The surrounding mediastinum demonstrated interstitial hemorrhage, more on the right than the left sides. There were no other underlying organic diseases present which could have caused or contributed to death. There was no evidence of trauma. Toxicological evaluation revealed no alcohol or significant levels of common drugs. Death was due to a hemopericardium arising from a dissected aortic aneursym in the immediate postpartum period.

Discussion

Pregnancy has more than 20 times increased risk of aortic dissection with the rate of aortic rupture during pregnancy of 1.39/100,000 woman-years compared to 0.06/100,000 in those who are not pregnant [1, 2]. However, postpartum aortic dissection occurring between day 1 and day 42 after delivery remains a very rare event with only 27 cases reported in the literature from 1988 to 2012 [3].

The age range for aortic dissection in pregnancy is 22 to 39 years with those at highest risk having an aortic root diameter of > 40 mm (as in the present case), a previous dissection and/or Marfan syndrome [3, 4]. Additional risk factors include other connective tissue and genetic disorders such as Loeys-Dietz, Ehlers-Danlos, and Turner syndromes, anatomical anomalies such as bicuspid aortic valve and aortic coarctation, acute myocardial infarction, heavy smoking, obesity, and/or cocaine use [5,6,7,8]. A further group of familial aortopathies has been identified which are known as heritable thoracic aortic aneurysm and dissection (h-TAAD). These involve defects in genes that code for extracellular matrix elements, transforming growth factor β (TGFβ) signalling pathways and vascular smooth muscle cell (VSMC) contractile apparatus [9]. In 44.4% of cases, however, no risk factors other than pregnancy will be identified [1, 3]. In the reported case, obesity was the only other risk factor present, with a body mass index (BMI) of 36.98, and no evidence of connective tissue disorders.

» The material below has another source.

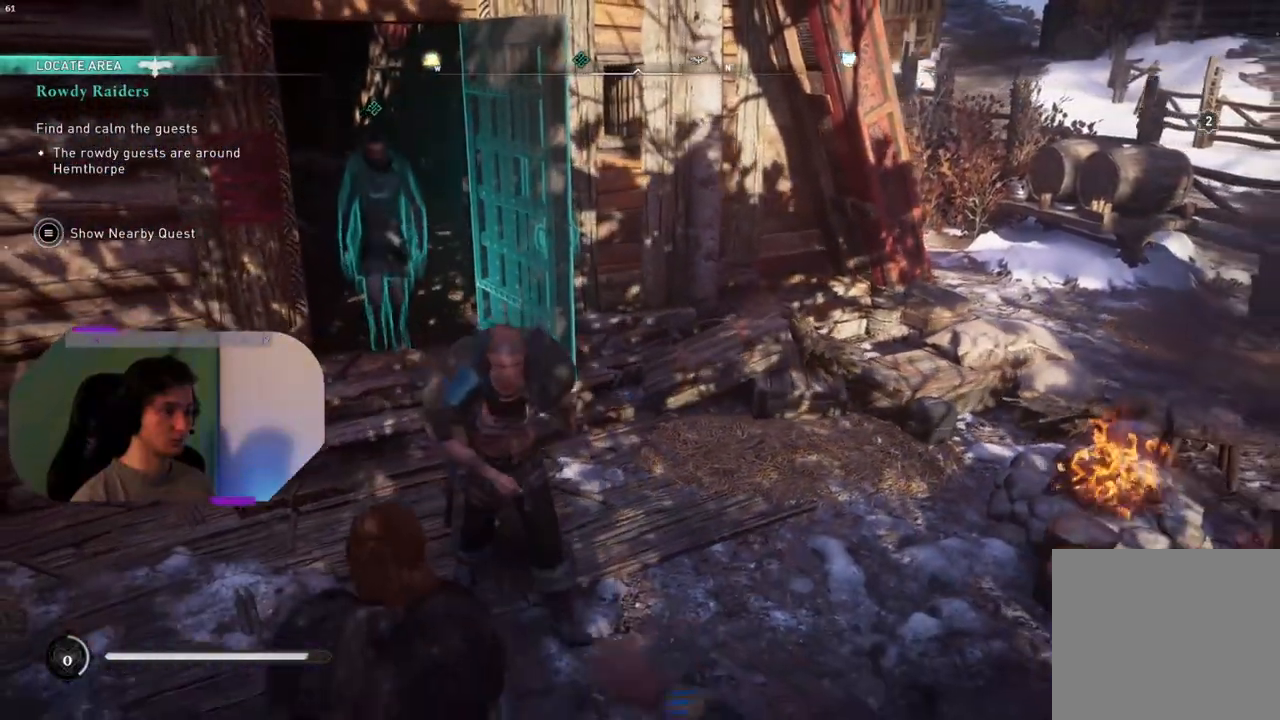
{"buttons": [], "left_stick": "center", "right_stick": "center", "events": [[150, "left_stick", "center"]]}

Pregnancy predisposes to aortic dissection for a variety of reasons, some of which are hemodynamic associated with an increased stroke volume and heart rate resulting in an increased cardiac output. In addition, there may be reduction in systemic vascular resistance and an increase in left ventricular muscle mass [3]. At the same time, alterations in serum progesterone and estrogen levels may cause structural changes to the aortic wall such as reduction in the amount of acid mucopolysaccharide and elastic fiber disorganization with fragmentation of reticululin [2, 3]. All of this may predispose to structural weakness with aneurysmal dilatation and the potential for dissection. The presentation may be with chest, back, arm, or abdominal pain, or shortness of breath and circulatory collapse [2, 3]. Thoracic aortic dissection has been responsible for 3–14% of maternal cardiac deaths [10]. In the present case, non-specific dizziness was followed by circulatory collapse and sudden death.

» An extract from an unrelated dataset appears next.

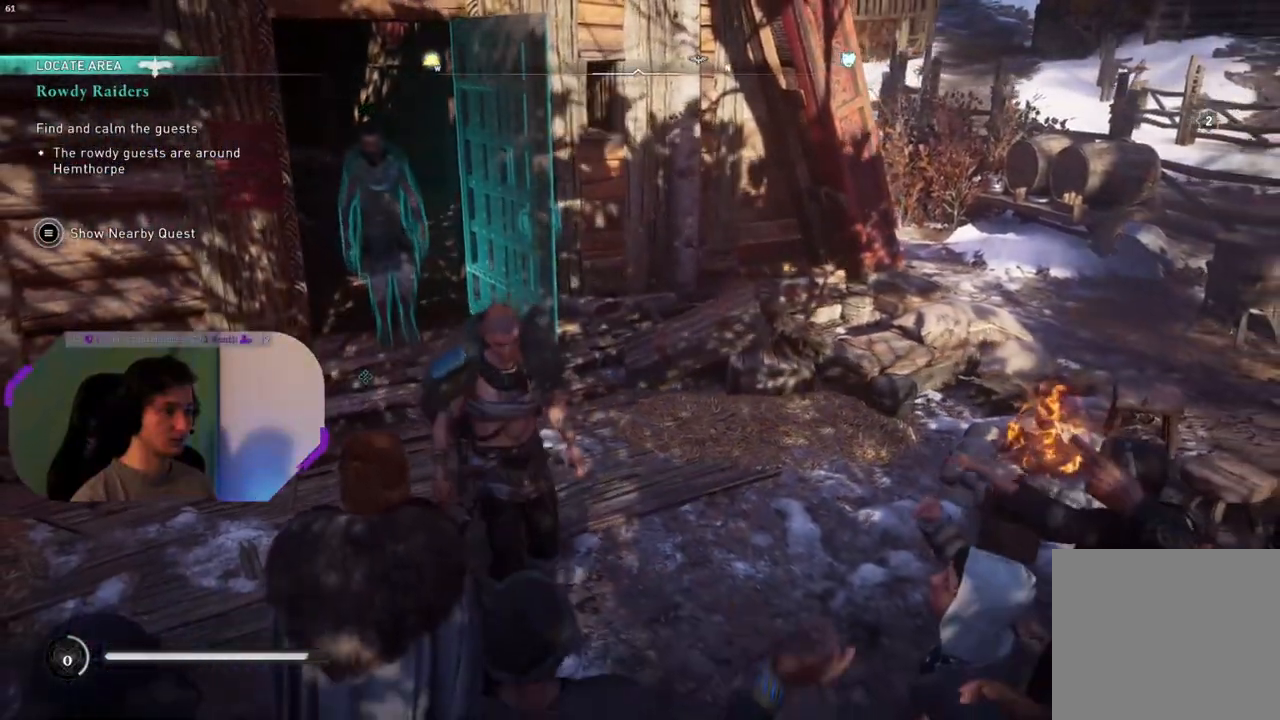
{"buttons": [], "left_stick": "center", "right_stick": "center", "events": []}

This case, therefore, demonstrates a rare complication of pregnancy that may not present until after delivery with unexpected collapse and sudden death. Although a significant percentage of cases may not be associated with identifiable risk factors other than pregnancy, the possibility of syndromic and familial conditions should be considered and family genetic screening and assessment recommended.